Ghana’s Central Bank Urges Traditional Lenders to Catch Up as Fintechs Dominate Digital Payments

Telcos and startups are eating banks’ lunch—and regulators are ringing the alarm bell

Mobile money isn’t just winning in Ghana—it’s crushing the old guard.

Traditional banks are barely hanging on to relevance as telecom-led platforms and fintech startups dominate digital payments in the country. Now, the Bank of Ghana is stepping in, urging banks to stop playing defense and reclaim their turf before it’s too late.

At a high-level industry event held Tuesday in Accra, Governor Dr. Johnson P. Asiama didn’t sugarcoat the problem. “The future of banking is open, not siloed,” he told a room full of banking executives at the Ghana Association of Banks (GAB) and ABSA Ghana’s Thought Leadership Forum.

And the numbers back him up. According to fresh data from the central bank’s March 2025 Summary of Economic and Financial Data, mobile money platforms now process a staggering 97% of all digital transaction volumes in Ghana. They also account for 72% of the total value of those transactions. Banks, meanwhile? Less than 1% of transaction volume is routed through their digital channels.

It’s a painful shift—and it’s happening fast.

A Changing Battlefield for Digital Finance

This isn’t a simple market trend. What’s unfolding in Ghana is a structural transformation in how people interact with money.

Dr. Asiama made it clear: banks are being outpaced in a game they helped create. Mobile money was initially a support act. Now it’s the main show. And fintechs, with their fast product cycles and customer-first design, are crowding the stage.

The Governor didn’t mince words about what’s at stake either. Banks risk fading into the background, their physical branches and legacy systems rendered irrelevant as customers flock to more nimble, app-based alternatives.

One sentence from his speech stood out like a siren: “If you’re not leading in digital finance, you’re not in finance anymore.”

ghana mobile money fintech

Who’s Winning—and Why?

So why are telcos and fintechs running circles around traditional lenders? It boils down to three things: speed, reach, and trust.

Banks still rely heavily on brick-and-mortar operations, while mobile money is, quite literally, in everyone’s pocket. Telecom operators have leveraged their massive subscriber base to push financial inclusion to remote areas where banks barely exist. Fintechs, meanwhile, are building sleek apps that solve real pain points—like splitting bills, sending remittances instantly, or buying goods with a QR code.

And here’s the thing: people trust them.

  • MTN Mobile Money now reaches more than 18 million active users

  • Zeepay, a Ghanaian fintech, has expanded to 20+ countries

  • Bank apps, by comparison, see much lower user engagement

Ghanaians, especially the younger ones, are voting with their thumbs. And banks are losing that election.

Banks Under Pressure, But Not Powerless

There’s no denying it—banks are in a tight spot.
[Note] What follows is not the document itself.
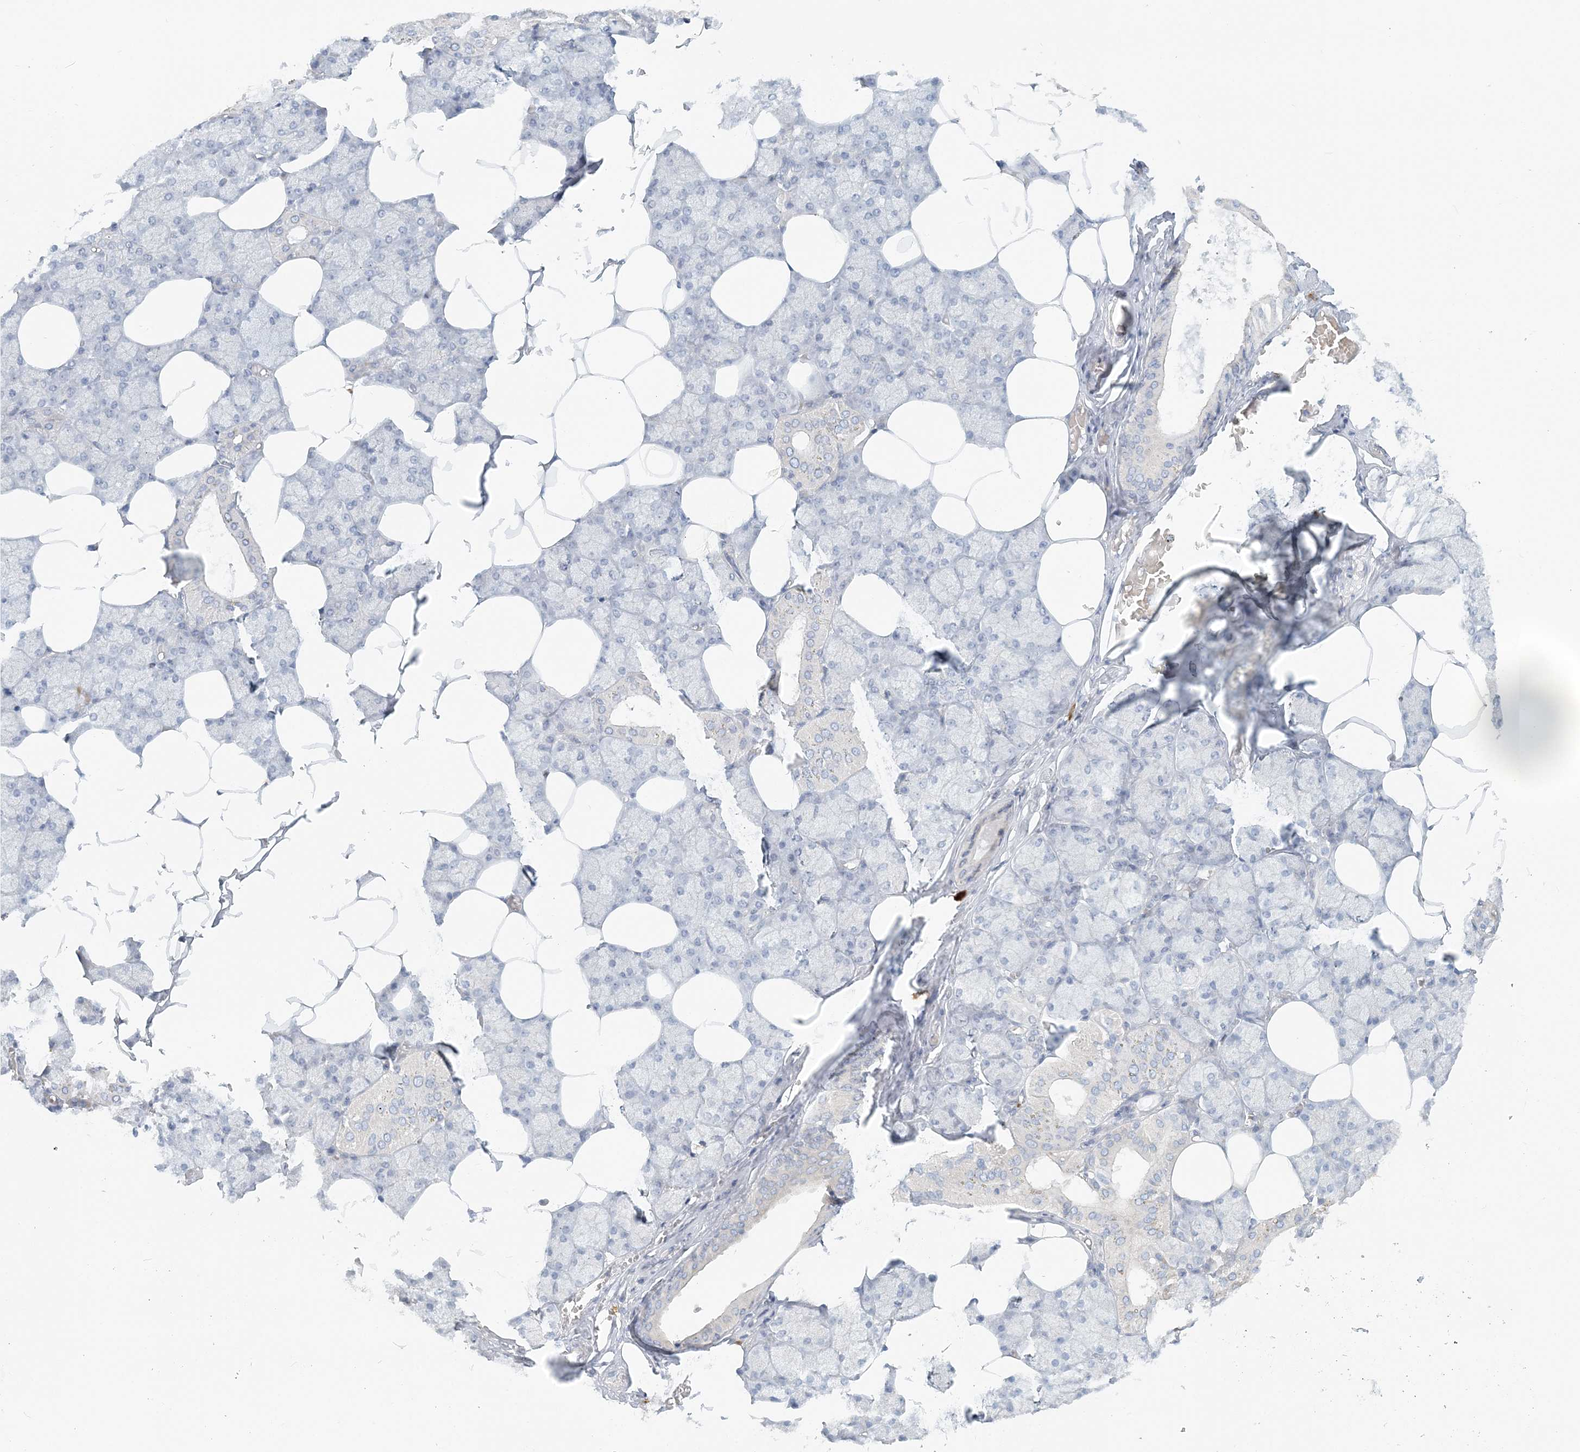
{"staining": {"intensity": "weak", "quantity": "<25%", "location": "cytoplasmic/membranous"}, "tissue": "salivary gland", "cell_type": "Glandular cells", "image_type": "normal", "snomed": [{"axis": "morphology", "description": "Normal tissue, NOS"}, {"axis": "topography", "description": "Salivary gland"}], "caption": "The photomicrograph shows no significant positivity in glandular cells of salivary gland.", "gene": "NAA11", "patient": {"sex": "male", "age": 62}}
But they’re not out of the game.

Dr. Asiama stressed that Ghana’s digital rails—especially the GhIPSS Instant Pay (GIP) platform—offer a solid foundation for banks to rebuild digital relevance. The problem isn’t infrastructure. It’s strategy.

While mobile money thrives on peer-to-peer transfers and airtime purchases, banks could carve out new space through innovation in lending, savings automation, small business tools, and wealth management. But they have to move—fast.

In fact, some of the most future-ready banks are already experimenting with hybrid models and embedded finance.

One bank exec at the event put it plainly: “It’s not just about having a mobile app anymore. You need to be in the apps people already use.”

How the Central Bank is Steering the Conversation

The Bank of Ghana isn’t standing still, either.

It’s increasingly positioning itself as both a regulator and a facilitator of innovation. From issuing guidelines on fintech partnerships to supporting regulatory sandboxes, the BoG wants to see more collaboration—and less turf war.

During the forum, Dr. Asiama hinted that the central bank may tighten expectations for banks’ digital performance metrics in upcoming reviews. This isn’t about punishment. It’s a wake-up call.

To hammer the point home, he referenced how telcos were never expected to be financial leaders—and yet here they are. “If we don’t rethink what banking is, others will keep defining it for us.”

Here’s a quick snapshot from the BoG’s latest breakdown of digital transaction value:

Platform Transaction Volume (%) Total Value (%)
Mobile Money 97% 72%
Traditional Banks <1% ~27%
Fintech Startups 2% 1%

The volume gap is glaring. And the value isn’t far behind.

Looking Ahead: Can Banks Regain Their Edge?

Honestly? It’s hard to tell.

On one hand, banks have brand legacy, deep capital reserves, and regulatory credibility. That’s not nothing. On the other, they’re shackled by internal red tape, slow tech stacks, and a culture that still treats digital as an “add-on” instead of the main event.

But there’s still time—barely.

Fintechs and telcos haven’t cornered everything. Many are still limited to payments and basic transfers. If banks can bring creative thinking to products like digital lending, gig worker finance, and smarter savings tools, they can claw back ground.